The Long Trail is white blazed like The Appalachian Trail and is easy to follow except when it crosses the tops of peaks that have been turned into ski areas. Be patient. You’ll eventually find the continuation of the trail on the other side of a ski slope, but you might have to look for a while to find it.
Guidebooks and Maps
You should bring a map when you hike The Long Trail, so you can see where the shelters are, or roads so you can hitch to town to resupply. The best map of the Long Trail is published by Wilderness Press on behalf of the Green Mountain Club. It has elevation profiles, segment distances, and detailed notes about the route, plus it’s waterproof. I wouldn’t bother buying any of the Green Mountain Club Long Trail Guidebooks and I certainly would bother carrying them. The map has all of the information you need. I bought all of the Green Mountain Guidebooks and they’re really targeted at day hikers, not end-to-enders.
There are two types of Shelters on the Long Trail – Appalachian Trail style lean-tos that have one open side and fairly luxurious cabins which four walls and a door. There are lean-tos on the southern 100 miles of the Long Trail that overlap with the Appalachian Trail, but that changes after the Appalachian Trail forks off and heads east to New Hampshire. As you head north on the Long Trail, the shelters get much nicer and more comfortable.

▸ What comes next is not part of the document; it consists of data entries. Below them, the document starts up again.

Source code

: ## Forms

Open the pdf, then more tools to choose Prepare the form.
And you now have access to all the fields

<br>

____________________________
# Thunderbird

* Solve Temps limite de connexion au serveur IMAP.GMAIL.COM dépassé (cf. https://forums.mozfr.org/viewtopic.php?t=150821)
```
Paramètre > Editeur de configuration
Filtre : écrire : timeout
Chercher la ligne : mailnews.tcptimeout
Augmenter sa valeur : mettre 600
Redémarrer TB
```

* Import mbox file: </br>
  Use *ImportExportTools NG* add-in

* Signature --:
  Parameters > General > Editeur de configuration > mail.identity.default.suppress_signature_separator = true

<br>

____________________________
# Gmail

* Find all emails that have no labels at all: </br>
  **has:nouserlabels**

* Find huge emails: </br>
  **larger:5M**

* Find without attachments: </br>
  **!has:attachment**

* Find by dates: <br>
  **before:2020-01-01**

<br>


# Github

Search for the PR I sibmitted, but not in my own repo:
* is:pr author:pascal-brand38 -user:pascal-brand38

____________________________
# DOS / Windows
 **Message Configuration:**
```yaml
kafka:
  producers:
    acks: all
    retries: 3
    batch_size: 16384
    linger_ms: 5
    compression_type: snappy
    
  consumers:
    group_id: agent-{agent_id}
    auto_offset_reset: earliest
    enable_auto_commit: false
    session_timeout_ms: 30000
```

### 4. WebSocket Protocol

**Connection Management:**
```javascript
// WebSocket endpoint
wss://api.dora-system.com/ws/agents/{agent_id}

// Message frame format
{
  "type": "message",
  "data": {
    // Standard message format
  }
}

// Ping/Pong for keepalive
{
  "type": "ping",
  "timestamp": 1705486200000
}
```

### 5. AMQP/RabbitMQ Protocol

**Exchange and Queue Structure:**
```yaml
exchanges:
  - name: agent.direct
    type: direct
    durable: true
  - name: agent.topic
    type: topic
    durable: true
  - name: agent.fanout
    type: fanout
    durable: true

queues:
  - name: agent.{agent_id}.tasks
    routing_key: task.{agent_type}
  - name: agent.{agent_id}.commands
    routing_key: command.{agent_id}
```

They also become far less crowded and depending on when you hike, you might have one all to yourself.
If you’re planning on using a tent instead of sleeping in the shelters, you’ll probably reconsider this decision after you wake up in a puddle or end up getting your inner tent soaked by trying to pitch it in pouring rain. You have never seen so much rain in your life. The shelters are dry, you can hang your wet clothes up at night, and it can be really nice to talk to someone over dinner if you’ve been hiking in the rain all day.
After hiking the Long Trail, rain won’t bother you anymore.
It’s really easy to find water on the Long Trail. Just look down. Bring a filter or Aquamira water purification drops. Vermont has a huge beaver population and you need to treat water from natural water sources.
I think planning your resupply points is the hardest part of hiking the Long Trail because you need to get rides to town and back. If you try to hitchhike, do it on a “big” road with lots of traffic. You can also send food to inns near the trail and have them hold it for you. Some areas have public transportation which stops at Trail heads so that is an option, and begging rides from others hikers from trail heads to town is also a viable strategy. Remember, you don’t need to plan that many resupply points if you can hike 15 miles a day and are willing to carry 5-7 days of food at a time.
No cotton. Bring rain gear, rain pants, and a billed hat. Don’t bring a lot of extra clothing because it’s just going wet and heavy.
Don’t wear leather boots because they will never dry. It’s not a question of waterproofing. You will have water coming into your boots over the ankles almost every day of your hike. I recommend you consider a soft shoe like a trail runner that won’t cause blisters when it gets wet.
Wear long pants and a long shirt so you don’t have to cover yourself in DEET or worry as much about Lyme disease.
Bring the minimum necessary.
Keep it light, so you can carry more food and move fast.
Bring bug netting, even if you sleep in closed shelters.
I wouldn’t recommend a wood stove. Too wet.
Bring the lightest shelter possible, in case you don’t make it to a trail shelter for the night or you decide to stop and camp in the middle of nowhere. You will kick yourself if you insist on carrying a 4-5 pound tent and only use it a half dozen times your entire trip.